Ralph Lauren Corp topped quarterly profit and revenue estimates Tuesday as the US fashion house’s drive to offer fewer discounts and cut costs continues to gain traction. But while the brand enjoys strong gains overseas, its home market still needs much work, especially on the digital front.

Total revenue rose 3.2% to $1.39bn, the first increase in at least 13 quarters, topping analysts’ call for $1.36bn. Currency neutral sales rose a more modest 1%, with total sales driven by Asia (up 16% currency neutral to $248m) and Europe (up 2% currency neutral to $351m), with CEO Patrice Louvet telling analysts that “Mainland China is our largest near-term opportunity.”

However, its core Americas market dipped 2% on both a reported and constant currency basis to $698m. North America wholesale revenue declined primarily due to cutting its distribution channels. In retail, comparable store sales in North America were down 3% in constant currency, driven by a 3% decline in bricks & mortar stores and a 2% decline online. Ouch.

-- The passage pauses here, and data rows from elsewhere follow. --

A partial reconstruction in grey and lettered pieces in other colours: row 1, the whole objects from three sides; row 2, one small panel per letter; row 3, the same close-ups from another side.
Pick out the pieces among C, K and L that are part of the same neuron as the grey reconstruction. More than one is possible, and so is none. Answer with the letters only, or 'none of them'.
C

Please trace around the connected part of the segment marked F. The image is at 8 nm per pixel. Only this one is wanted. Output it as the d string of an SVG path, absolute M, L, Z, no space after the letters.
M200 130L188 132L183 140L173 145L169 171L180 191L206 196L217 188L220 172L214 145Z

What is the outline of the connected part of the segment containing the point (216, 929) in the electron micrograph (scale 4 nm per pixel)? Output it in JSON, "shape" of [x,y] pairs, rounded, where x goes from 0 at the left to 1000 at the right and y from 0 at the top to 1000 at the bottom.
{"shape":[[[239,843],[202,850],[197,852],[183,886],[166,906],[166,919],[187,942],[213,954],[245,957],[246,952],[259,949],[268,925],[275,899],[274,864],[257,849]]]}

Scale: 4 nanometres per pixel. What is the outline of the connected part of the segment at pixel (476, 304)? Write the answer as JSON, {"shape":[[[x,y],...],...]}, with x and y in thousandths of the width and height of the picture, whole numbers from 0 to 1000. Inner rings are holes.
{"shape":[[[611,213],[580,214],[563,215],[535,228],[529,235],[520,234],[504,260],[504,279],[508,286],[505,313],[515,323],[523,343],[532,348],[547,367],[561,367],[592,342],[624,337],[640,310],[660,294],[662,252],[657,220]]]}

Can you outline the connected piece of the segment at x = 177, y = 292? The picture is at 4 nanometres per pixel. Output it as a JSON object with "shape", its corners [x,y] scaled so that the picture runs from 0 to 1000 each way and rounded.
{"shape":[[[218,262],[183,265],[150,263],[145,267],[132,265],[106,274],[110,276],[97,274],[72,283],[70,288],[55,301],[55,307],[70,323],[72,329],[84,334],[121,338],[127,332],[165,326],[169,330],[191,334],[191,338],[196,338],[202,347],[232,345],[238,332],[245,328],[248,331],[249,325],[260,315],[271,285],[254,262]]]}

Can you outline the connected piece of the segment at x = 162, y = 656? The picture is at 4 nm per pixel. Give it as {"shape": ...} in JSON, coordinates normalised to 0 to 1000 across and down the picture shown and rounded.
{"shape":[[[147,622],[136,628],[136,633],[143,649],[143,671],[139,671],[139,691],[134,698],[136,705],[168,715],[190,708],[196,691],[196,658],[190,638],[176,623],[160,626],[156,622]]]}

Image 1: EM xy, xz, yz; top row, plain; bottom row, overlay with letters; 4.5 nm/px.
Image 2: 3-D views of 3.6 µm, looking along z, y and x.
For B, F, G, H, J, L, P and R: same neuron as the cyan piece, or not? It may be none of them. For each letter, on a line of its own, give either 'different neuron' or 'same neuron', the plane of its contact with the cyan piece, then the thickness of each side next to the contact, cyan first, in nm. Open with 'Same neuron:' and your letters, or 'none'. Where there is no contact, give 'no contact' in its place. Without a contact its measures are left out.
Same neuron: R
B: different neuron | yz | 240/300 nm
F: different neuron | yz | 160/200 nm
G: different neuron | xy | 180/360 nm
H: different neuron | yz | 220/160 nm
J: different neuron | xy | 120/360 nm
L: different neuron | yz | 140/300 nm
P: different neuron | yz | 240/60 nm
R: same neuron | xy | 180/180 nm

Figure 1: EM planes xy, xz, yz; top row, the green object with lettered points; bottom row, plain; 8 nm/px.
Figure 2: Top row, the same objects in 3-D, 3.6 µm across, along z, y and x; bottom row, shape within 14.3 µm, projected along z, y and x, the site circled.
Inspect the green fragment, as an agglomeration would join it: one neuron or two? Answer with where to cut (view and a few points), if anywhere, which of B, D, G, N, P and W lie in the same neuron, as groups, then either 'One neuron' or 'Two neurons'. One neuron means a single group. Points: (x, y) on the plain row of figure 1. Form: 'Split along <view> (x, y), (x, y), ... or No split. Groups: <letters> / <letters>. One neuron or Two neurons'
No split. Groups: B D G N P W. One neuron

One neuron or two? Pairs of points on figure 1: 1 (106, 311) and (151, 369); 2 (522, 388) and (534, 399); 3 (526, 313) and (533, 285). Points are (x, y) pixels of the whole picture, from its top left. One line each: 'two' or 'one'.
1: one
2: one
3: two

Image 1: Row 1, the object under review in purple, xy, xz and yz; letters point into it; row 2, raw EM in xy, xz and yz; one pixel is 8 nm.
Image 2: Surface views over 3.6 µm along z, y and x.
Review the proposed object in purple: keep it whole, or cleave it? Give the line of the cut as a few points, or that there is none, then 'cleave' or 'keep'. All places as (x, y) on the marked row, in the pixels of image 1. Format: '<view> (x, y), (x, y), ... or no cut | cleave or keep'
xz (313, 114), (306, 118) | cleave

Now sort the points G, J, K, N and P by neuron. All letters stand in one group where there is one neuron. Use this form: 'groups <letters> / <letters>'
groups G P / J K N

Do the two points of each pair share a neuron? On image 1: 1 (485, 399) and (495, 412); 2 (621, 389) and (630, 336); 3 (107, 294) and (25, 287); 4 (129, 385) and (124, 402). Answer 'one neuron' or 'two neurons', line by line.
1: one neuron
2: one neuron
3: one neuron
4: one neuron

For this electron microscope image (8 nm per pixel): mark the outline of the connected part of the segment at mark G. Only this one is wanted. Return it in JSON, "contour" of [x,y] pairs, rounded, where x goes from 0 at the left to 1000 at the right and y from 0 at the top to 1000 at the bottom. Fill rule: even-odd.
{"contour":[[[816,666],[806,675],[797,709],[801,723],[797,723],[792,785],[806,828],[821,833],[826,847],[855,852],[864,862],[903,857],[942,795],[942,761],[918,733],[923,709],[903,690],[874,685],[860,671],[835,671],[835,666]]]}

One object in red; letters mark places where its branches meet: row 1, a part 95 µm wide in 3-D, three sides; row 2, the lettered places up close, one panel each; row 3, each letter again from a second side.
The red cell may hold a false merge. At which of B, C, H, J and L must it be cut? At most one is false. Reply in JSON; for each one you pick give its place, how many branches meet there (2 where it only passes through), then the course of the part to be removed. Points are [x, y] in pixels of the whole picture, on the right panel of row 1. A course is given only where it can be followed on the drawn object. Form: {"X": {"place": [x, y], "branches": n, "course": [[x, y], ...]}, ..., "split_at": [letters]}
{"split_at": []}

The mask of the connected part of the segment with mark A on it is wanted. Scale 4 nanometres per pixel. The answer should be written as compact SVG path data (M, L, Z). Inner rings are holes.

But RL said the digital decline did represent a “significant sequential improvement, in line with our expectations.”

Net income, meanwhile, jumped 83% to $109m in Q2 ended June 30, helped by a lower tax rate. Excluding certain items, the company earned $1.54 per share, beating analysts’ $1.36 call.

Gross margins increased 120 basis points to 64.4%, while average revenue per unit sold rose 8%.

“We are off to an encouraging start to the new fiscal year on both the top and the bottom line. Our teams around the world are fully engaged and focused on executing the Next Great Chapter plan,” said Louvet.

“Guided by our three core principles of putting the consumer at the centre of all we do, elevating and energizing our brand and balancing productivity and growth, we are on track to return the company to long-term, sustainable growth and value creation.”

Ralph Lauren’s ongoing turnaround strategy includes investing in its core brands, cutting jobs, reducing excess inventory and closing underperforming stores, while pushing its supply chain to bringing fashion to its stores and online faster.

In its trading statement, the house highlighted a boost in marketing spend by about 20%, mainly for its Spring Polo campaign, which drove strong growth in global polo shirt sales including double-digit growth in men’s.

RL also said renewed core styles and a focus on its “icons”, drove sequential improvement in the sellout trend for the spring/summer season, it said.

Average unit retail across its direct-to-consumer network lifted 8% “through improved full price selling and lower discounts”. Meanwhile, “under-developed categories outpaced overall growth, led by denim and outerwear”.

Ralph Lauren also tweaked its revenue forecast for fiscal 2019 and now expects a slight dip compared with a low-single digit decline it forecast earlier. The company is targeting a return to revenue growth in fiscal 2020, in constant currency terms.